Detected change data:
┏━━

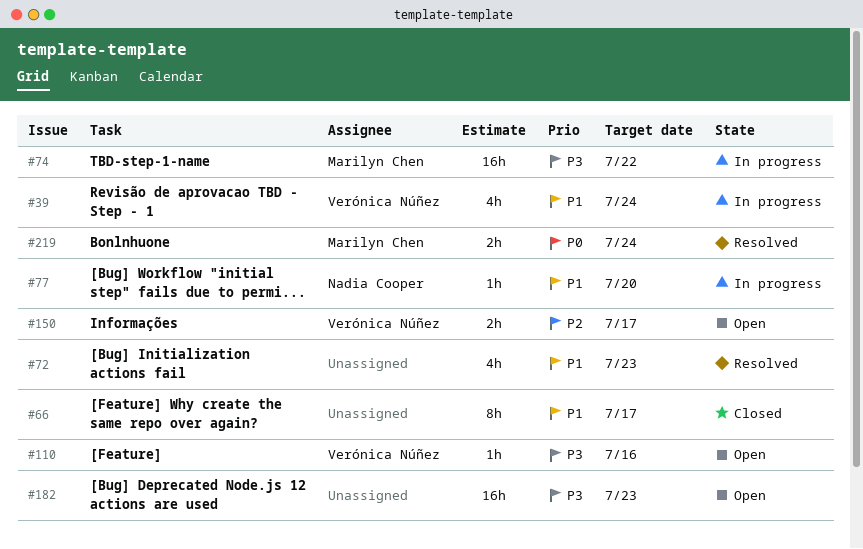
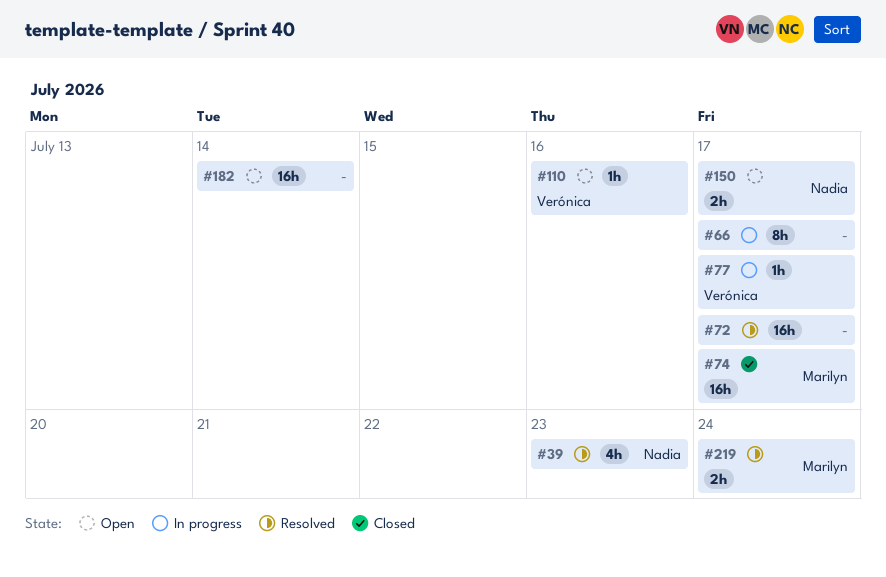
#39, status: In progress -> Resolved
#39, owner: Verónica Núñez -> Nadia Cooper
#39, due: Jul 24 -> Jul 23
#66, status: Closed -> In progress
#72, estimate: 4h -> 16h
#72, due: Jul 23 -> Jul 17
#74, status: In progress -> Closed
#74, due: Jul 22 -> Jul 17
#77, owner: Nadia Cooper -> Verónica Núñez
#77, due: Jul 20 -> Jul 17
#150, owner: Verónica Núñez -> Nadia Cooper
#182, due: Jul 23 -> Jul 14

┗━━

Aim of the exercise: Please go through the data above and copy each line that has the word "Núñez".

Written solution:
#39, owner: Verónica Núñez -> Nadia Cooper
#77, owner: Nadia Cooper -> Verónica Núñez
#150, owner: Verónica Núñez -> Nadia Cooper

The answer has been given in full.